== Study material ==

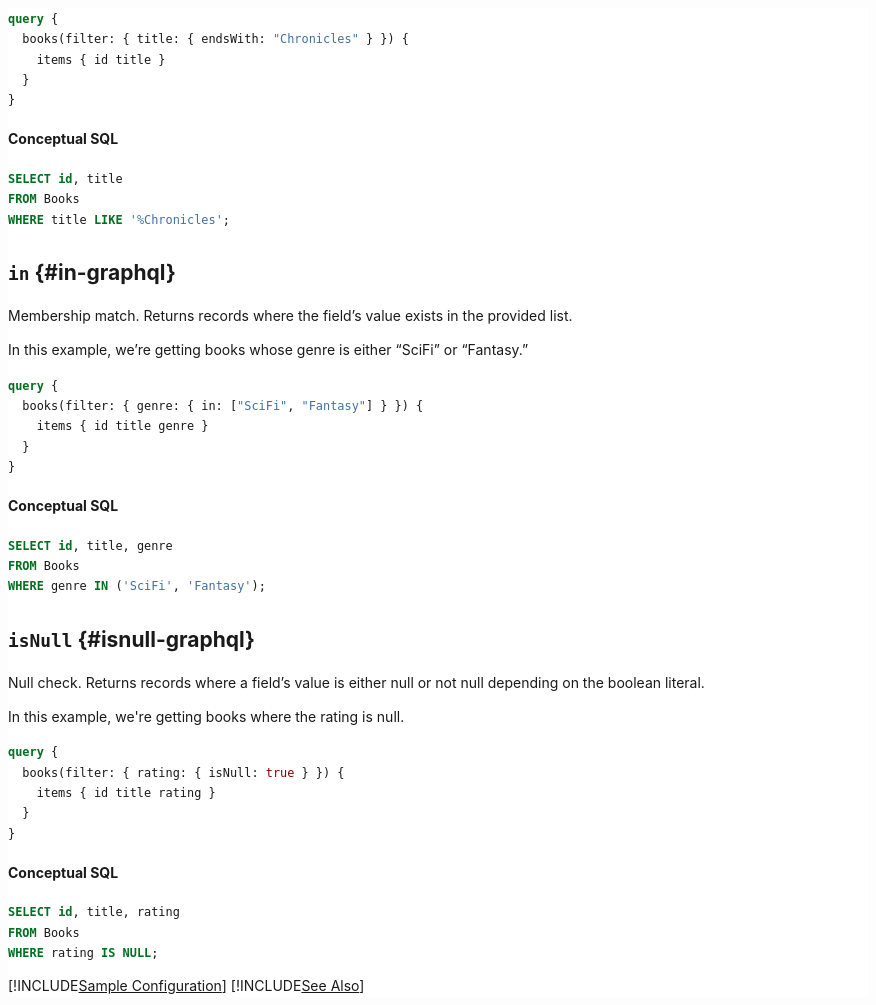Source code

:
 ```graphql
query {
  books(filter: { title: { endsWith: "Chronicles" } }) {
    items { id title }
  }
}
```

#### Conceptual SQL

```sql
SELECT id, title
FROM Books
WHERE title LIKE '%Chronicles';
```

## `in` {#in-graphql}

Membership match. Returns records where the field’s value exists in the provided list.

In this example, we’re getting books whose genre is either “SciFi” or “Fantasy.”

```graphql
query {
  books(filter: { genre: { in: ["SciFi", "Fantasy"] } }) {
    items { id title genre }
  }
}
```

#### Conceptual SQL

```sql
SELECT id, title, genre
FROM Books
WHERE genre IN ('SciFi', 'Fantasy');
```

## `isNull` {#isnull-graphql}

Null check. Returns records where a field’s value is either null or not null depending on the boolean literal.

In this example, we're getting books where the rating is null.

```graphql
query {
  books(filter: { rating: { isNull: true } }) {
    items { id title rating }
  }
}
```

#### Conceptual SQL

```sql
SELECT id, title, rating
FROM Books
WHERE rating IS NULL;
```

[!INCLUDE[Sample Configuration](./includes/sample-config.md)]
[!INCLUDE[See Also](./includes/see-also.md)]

===
== Study material ==

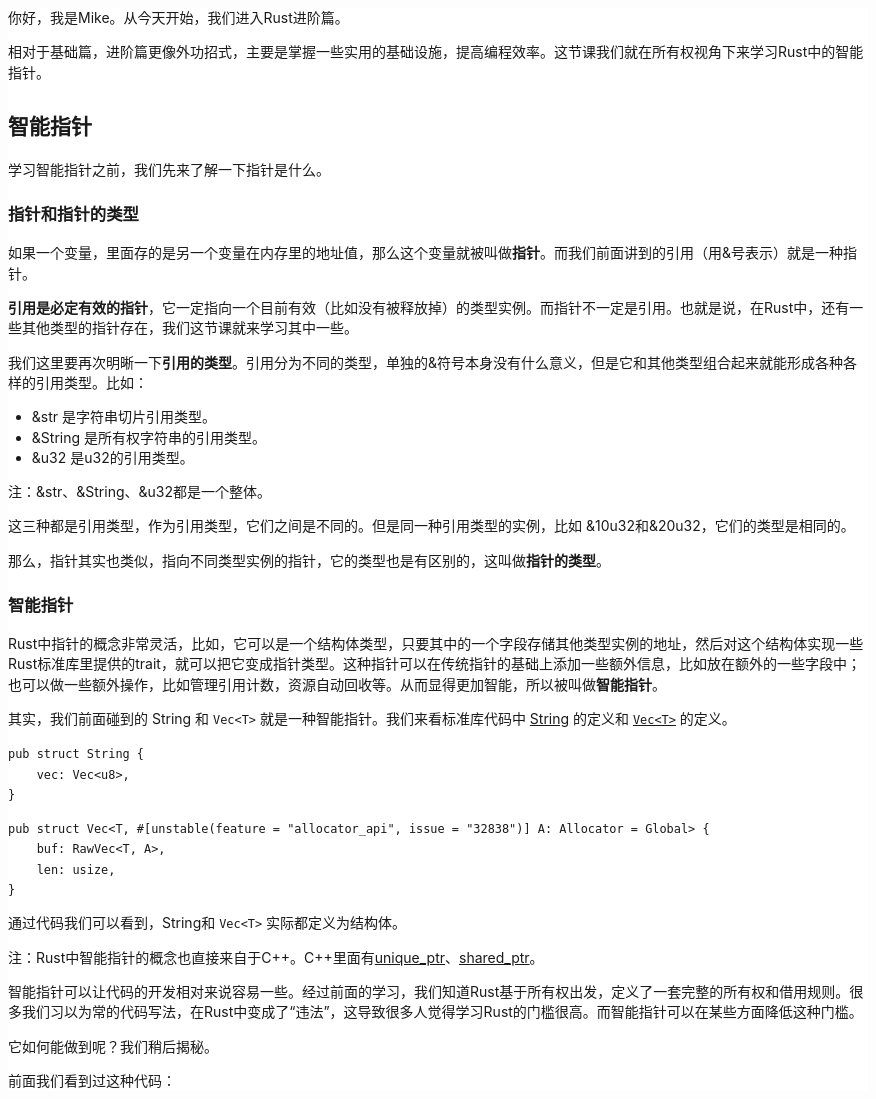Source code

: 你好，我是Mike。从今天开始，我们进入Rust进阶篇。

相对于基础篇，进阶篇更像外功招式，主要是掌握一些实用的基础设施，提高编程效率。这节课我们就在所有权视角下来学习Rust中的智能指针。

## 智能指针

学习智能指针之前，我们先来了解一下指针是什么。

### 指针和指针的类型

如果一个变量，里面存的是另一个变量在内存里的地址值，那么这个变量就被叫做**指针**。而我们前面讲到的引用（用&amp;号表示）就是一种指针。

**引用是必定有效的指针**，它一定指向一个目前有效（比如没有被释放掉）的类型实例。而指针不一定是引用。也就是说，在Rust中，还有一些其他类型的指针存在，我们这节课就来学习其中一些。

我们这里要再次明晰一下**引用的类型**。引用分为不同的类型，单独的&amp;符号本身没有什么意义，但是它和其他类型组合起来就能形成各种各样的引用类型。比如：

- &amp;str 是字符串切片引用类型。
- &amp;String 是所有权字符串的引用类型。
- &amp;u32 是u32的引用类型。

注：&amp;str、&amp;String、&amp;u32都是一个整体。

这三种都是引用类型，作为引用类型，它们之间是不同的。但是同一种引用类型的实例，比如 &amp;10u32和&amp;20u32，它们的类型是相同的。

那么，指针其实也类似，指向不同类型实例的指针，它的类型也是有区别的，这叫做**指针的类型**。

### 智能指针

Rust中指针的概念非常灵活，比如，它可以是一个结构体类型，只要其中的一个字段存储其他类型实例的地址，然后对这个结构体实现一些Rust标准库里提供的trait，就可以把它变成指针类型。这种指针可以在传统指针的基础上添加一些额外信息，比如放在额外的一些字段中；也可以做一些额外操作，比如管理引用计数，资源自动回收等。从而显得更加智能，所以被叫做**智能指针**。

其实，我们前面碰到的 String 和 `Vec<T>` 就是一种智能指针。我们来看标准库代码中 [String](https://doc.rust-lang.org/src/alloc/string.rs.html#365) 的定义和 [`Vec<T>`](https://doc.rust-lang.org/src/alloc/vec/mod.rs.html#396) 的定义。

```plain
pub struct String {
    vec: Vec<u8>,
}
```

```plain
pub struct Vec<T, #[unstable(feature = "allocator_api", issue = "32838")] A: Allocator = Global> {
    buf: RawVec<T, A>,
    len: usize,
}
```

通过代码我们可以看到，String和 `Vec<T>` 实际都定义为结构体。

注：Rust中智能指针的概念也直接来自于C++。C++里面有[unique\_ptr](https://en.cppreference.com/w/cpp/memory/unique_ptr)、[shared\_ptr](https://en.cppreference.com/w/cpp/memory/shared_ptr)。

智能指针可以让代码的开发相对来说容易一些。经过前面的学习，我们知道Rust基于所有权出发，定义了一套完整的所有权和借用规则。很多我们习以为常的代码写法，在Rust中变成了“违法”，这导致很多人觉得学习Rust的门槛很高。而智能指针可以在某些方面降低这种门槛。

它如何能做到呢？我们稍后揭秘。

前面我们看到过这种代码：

===

> **Task item**
Where the word "value" shows up in a line of the entries above, count that line; the answer is the total alone.

> **Your response**
2